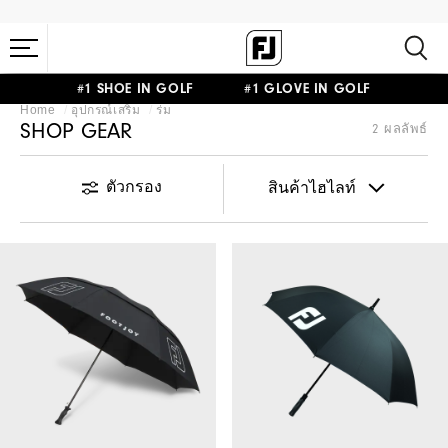
#1 SHOE IN GOLF #1 GLOVE IN GOLF
Home
อุปกรณ์เสริม
ร่ม
SHOP GEAR
2 ผลลัพธ์
ตัวกรอง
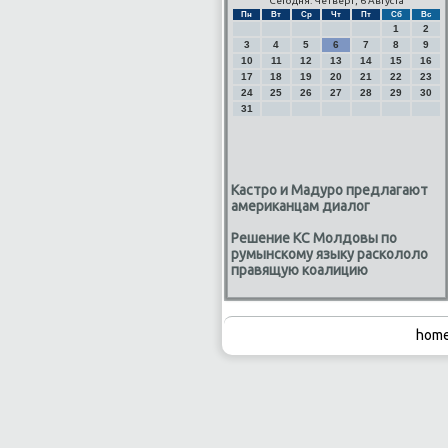
Сегодня: Четверг, 6 Августа
Пн
Вт
Ср
Чт
Пт
Сб
Вс
1
2
3
4
5
6
7
8
9
10
11
12
13
14
15
16
17
18
19
20
21
22
23
24
25
26
27
28
29
30
31
Кастро и Мадуро предлагают
американцам диалог
Решение КС Молдовы по
румынскому языку раскололо
правящую коалицию
home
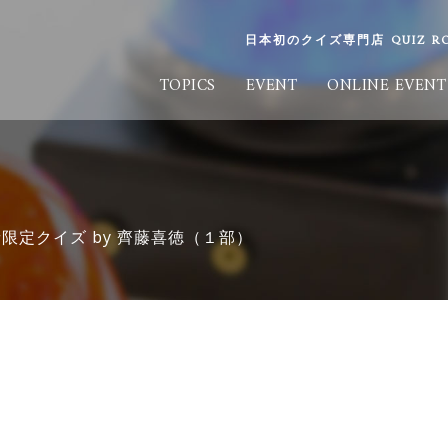
日本初のクイズ専門店 QUIZ ROO
TOPICS
EVENT
ONLINE EVENT
限定クイズ by 齊藤喜徳（１部）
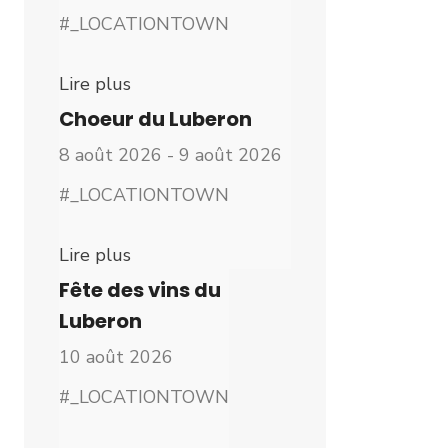
#_LOCATIONTOWN
Lire plus
Choeur du Luberon
8 août 2026 - 9 août 2026
#_LOCATIONTOWN
Lire plus
Fête des vins du
Luberon
10 août 2026
#_LOCATIONTOWN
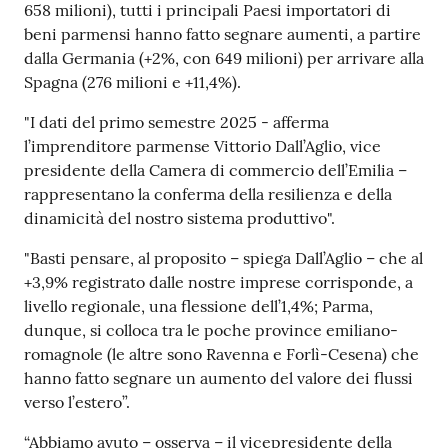
658 milioni), tutti i principali Paesi importatori di
beni parmensi hanno fatto segnare aumenti, a partire
dalla Germania (+2%, con 649 milioni) per arrivare alla
Spagna (276 milioni e +11,4%).
"I dati del primo semestre 2025 - afferma
l’imprenditore parmense Vittorio Dall’Aglio, vice
presidente della Camera di commercio dell’Emilia –
rappresentano la conferma della resilienza e della
dinamicità del nostro sistema produttivo".
"Basti pensare, al proposito – spiega Dall’Aglio – che al
+3,9% registrato dalle nostre imprese corrisponde, a
livello regionale, una flessione dell’1,4%; Parma,
dunque, si colloca tra le poche province emiliano-
romagnole (le altre sono Ravenna e Forlì-Cesena) che
hanno fatto segnare un aumento del valore dei flussi
verso l’estero”.
“Abbiamo avuto – osserva – il vicepresidente della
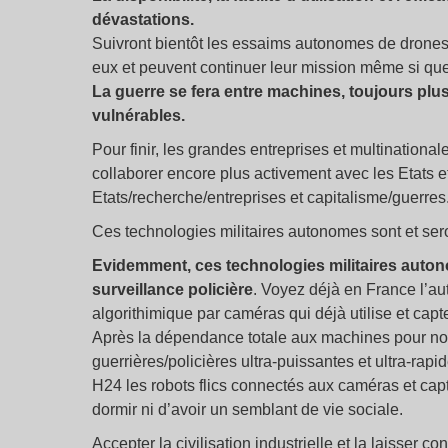
dévastations.
Suivront bientôt les essaims autonomes de drones
eux et peuvent continuer leur mission même si que
La guerre se fera entre machines, toujours plu
vulnérables.
Pour finir, les grandes entreprises et multinationa
collaborer encore plus activement avec les Etats 
Etats/recherche/entreprises et capitalisme/guerres
Ces technologies militaires autonomes sont et sero
Evidemment, ces technologies militaires autono
surveillance policière
. Voyez déjà en France l’au
algorithimique par caméras qui déjà utilise et cap
Après la dépendance totale aux machines pour notr
guerrières/policières ultra-puissantes et ultra-rapid
H24 les robots flics connectés aux caméras et capt
dormir ni d’avoir un semblant de vie sociale.
Accepter la civilisation industrielle et la laisser c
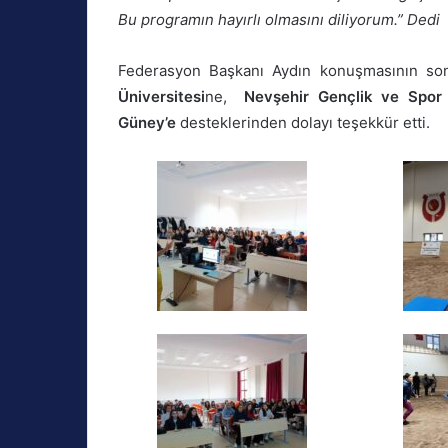
Bu programın hayırlı olmasını diliyorum.” Dedi
Federasyon Başkanı Aydın konuşmasının s
Üniversitesi
ne,
Nevşehir Gençlik ve Spor 
Güney’e
desteklerinden dolayı teşekkür etti.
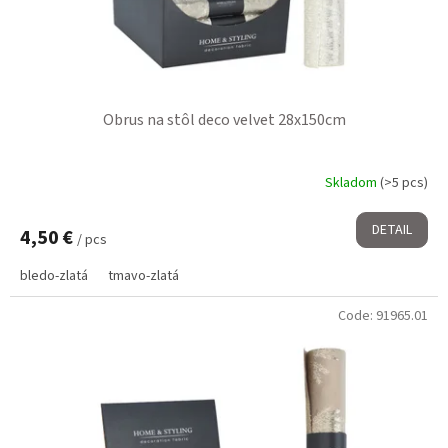
g
u
c
t
s
Obrus na stôl deco velvet 28x150cm
Skladom
(>5 pcs)
DETAIL
4,50 €
/ pcs
bledo-zlatá
tmavo-zlatá
Code:
91965.01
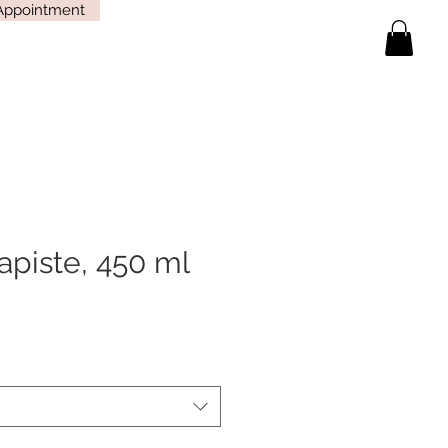
Appointment
apiste, 450 ml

# # #

## Problem statement
Copy the text of every item above word for word, but leave the pictures out.

## Exercise output
#1 SHOE IN GOLF #1 GLOVE IN GOLF
Home
อุปกรณ์เสริม
ร่ม
SHOP GEAR
2 ผลลัพธ์
ตัวกรอง
Сегодня: Четверг, 6 Августа
Пн
Вт
Ср
Чт
Пт
Сб
Вс
1
2
3
4
5
6
7
8
9
10
11
12
13
14
15
16
17
18
19
20
21
22
23
24
25
26
27
28
29
30
31
Кастро и Мадуро предлагают
американцам диалог
Решение КС Молдовы по
румынскому языку раскололо
правящую коалицию
home
日本初のクイズ専門店 QUIZ ROO
TOPICS
EVENT
ONLINE EVENT
限定クイズ by 齊藤喜徳（１部）
#_LOCATIONTOWN
Lire plus
Choeur du Luberon
8 août 2026 - 9 août 2026
#_LOCATIONTOWN
Lire plus
Fête des vins du
Luberon
10 août 2026
#_LOCATIONTOWN
658 milioni), tutti i principali Paesi importatori di
beni parmensi hanno fatto segnare aumenti, a partire
dalla Germania (+2%, con 649 milioni) per arrivare alla
Spagna (276 milioni e +11,4%).
"I dati del primo semestre 2025 - afferma
l’imprenditore parmense Vittorio Dall’Aglio, vice
presidente della Camera di commercio dell’Emilia –
rappresentano la conferma della resilienza e della
dinamicità del nostro sistema produttivo".
"Basti pensare, al proposito – spiega Dall’Aglio – che al
+3,9% registrato dalle nostre imprese corrisponde, a
livello regionale, una flessione dell’1,4%; Parma,
dunque, si colloca tra le poche province emiliano-
romagnole (le altre sono Ravenna e Forlì-Cesena) che
hanno fatto segnare un aumento del valore dei flussi
verso l’estero”.
“Abbiamo avuto – osserva – il vicepresidente della
dévastations.
Suivront bientôt les essaims autonomes de drones
eux et peuvent continuer leur mission même si que
La guerre se fera entre machines, toujours plu
vulnérables.
Pour finir, les grandes entreprises et multinationa
collaborer encore plus activement avec les Etats 
Etats/recherche/entreprises et capitalisme/guerres
Ces technologies militaires autonomes sont et sero
Evidemment, ces technologies militaires autono
surveillance policière
. Voyez déjà en France l’au
algorithimique par caméras qui déjà utilise et cap
Après la dépendance totale aux machines pour notr
guerrières/policières ultra-puissantes et ultra-rapid
H24 les robots flics connectés aux caméras et capt
dormir ni d’avoir un semblant de vie sociale.
Accepter la civilisation industrielle et la laisser c
Bu programın hayırlı olmasını diliyorum.” Dedi
Federasyon Başkanı Aydın konuşmasının s
Üniversitesi
ne,
Nevşehir Gençlik ve Spor 
Güney’e
desteklerinden dolayı teşekkür etti.
g
u
c
t
s
Obrus na stôl deco velvet 28x150cm
Skladom
(>5 pcs)
DETAIL
4,50 €
/ pcs
bledo-zlatá
tmavo-zlatá
Code:
91965.01
Appointment
apiste, 450 ml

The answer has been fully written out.